Il n'y a pas non plus de souci pour les chefs. "Les restaurants se penchent sur la charcuterie", explique Brian Goldblatt, directeur général de Natoora, un grossiste en ingrédients haut de gamme. "C'est rentable. Ils peuvent facturer beaucoup et cela demande très peu de main-d'œuvre." Le jambon lui-même est bien sûr cher, qu'il soit importé d'Europe ou commandé auprès de l'un des rares petits producteurs nationaux. Mais la demande plus légère de la cuisine - en gros, juste un besoin de trancher sur commande, associée à des exigences de stockage lâches puisque, comme le dit Goldblatt, "la viande séchée est indestructible" - amortit sa pression sur les opérations, en particulier dans un environnement de travail où le chiffre d'affaires est élevé et les salaires sont en hausse.

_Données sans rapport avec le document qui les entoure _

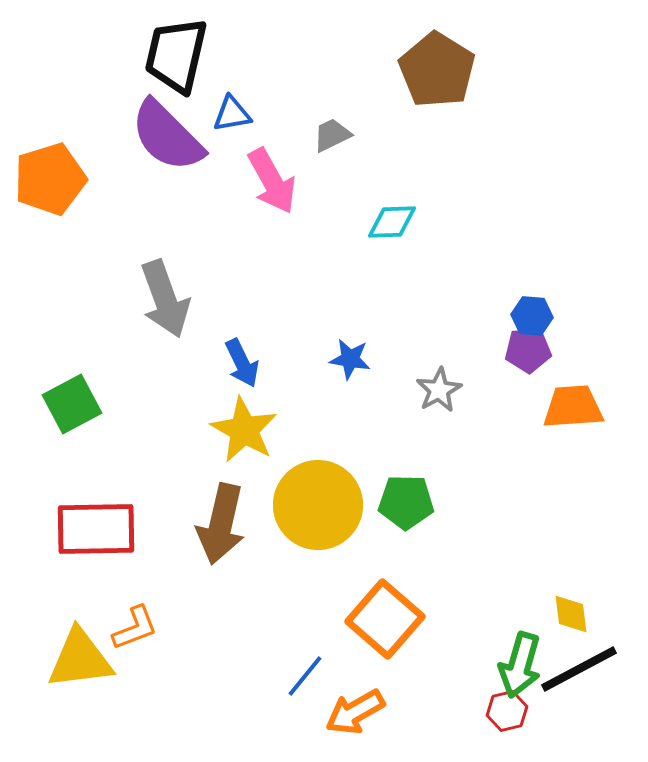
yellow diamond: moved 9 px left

Le sommelier André Hueston Mack, qui a ouvert le & Sons Ham Bar en 2020, explique qu'une partie de son concept est venue d'un désir de réduire le travail lourd des chefs. "Je cherchais quelque chose de durable", dit-il : un plat qui pourrait être tranché et servi par presque n'importe qui après une brève formation, en un rien de temps.

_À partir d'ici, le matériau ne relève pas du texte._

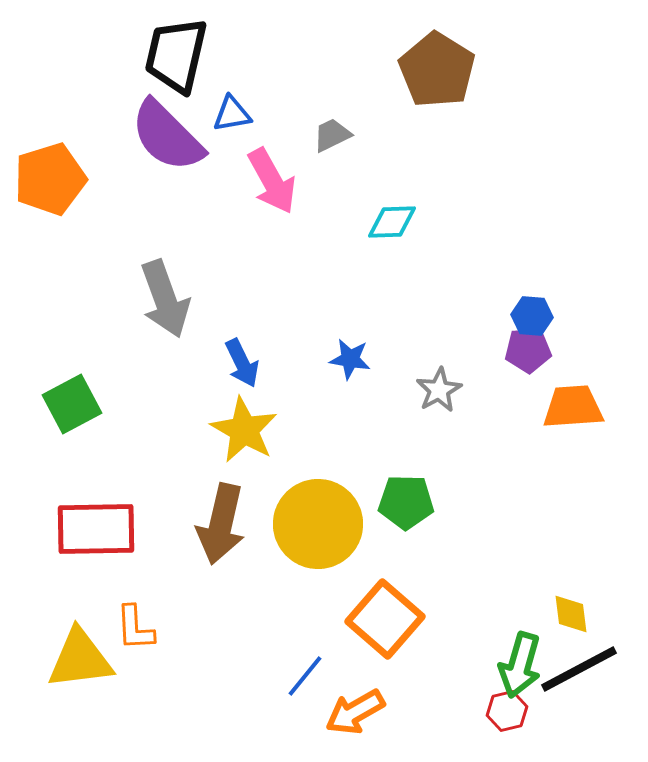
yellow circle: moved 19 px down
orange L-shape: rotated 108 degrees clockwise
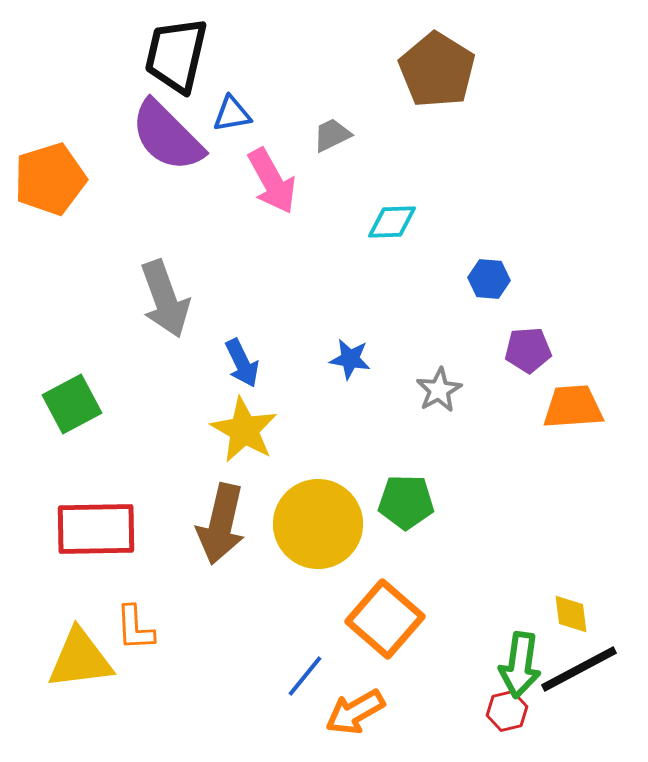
blue hexagon: moved 43 px left, 37 px up
green arrow: rotated 8 degrees counterclockwise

Et les New-Yorkais ne sont pas seulement prêts à supporter un prix par assiette qui maintient le coût du jambon de fantaisie autour de la marge convoitée de 30 % (un filigrane souvent cité par les restaurateurs) ; ils le conduisent. Lucy Gibson, la chef exécutive du restaurant italien Jupiter, qui a ouvert ses portes au Rockefeller Center à la fin de l'année dernière, m'a dit qu'elle était surprise de la popularité de l'assiette de salumi misti ; "c'est une commande si courante, un billet sur deux environ", rapporte-t-elle. Chez Raf's, le chef exécutif et copropriétaire Mary Attea dit que les convives passent souvent une commande en fin de repas pour le plateau de jambon de Bayonne et de carta di musica après l'avoir vu passer en route vers une autre table.

Depuis son ouverture il y a quelques semaines, le Bar Vinazo a déjà parcouru quatre étapes de Cinco Jotas, à 30 $ l'assiette. Ce n'est qu'un des rares plats de porc au menu. J'ai procédé selon les instructions de Garcia-Nevado et j'ai laissé une tranche se déposer sur ma langue. Il était délicat et terreux au début et, au fur et à mesure que je mâchais, il est devenu fruité, presque parfumé. Ce n'était pas entièrement transformateur; ça n'a pas changé ma vie. Mais c'était délicieux.

Une version antérieure de cet article déformait le prénom du chef exécutif de Jupiter; elle est Lucy Gibson, pas Mary.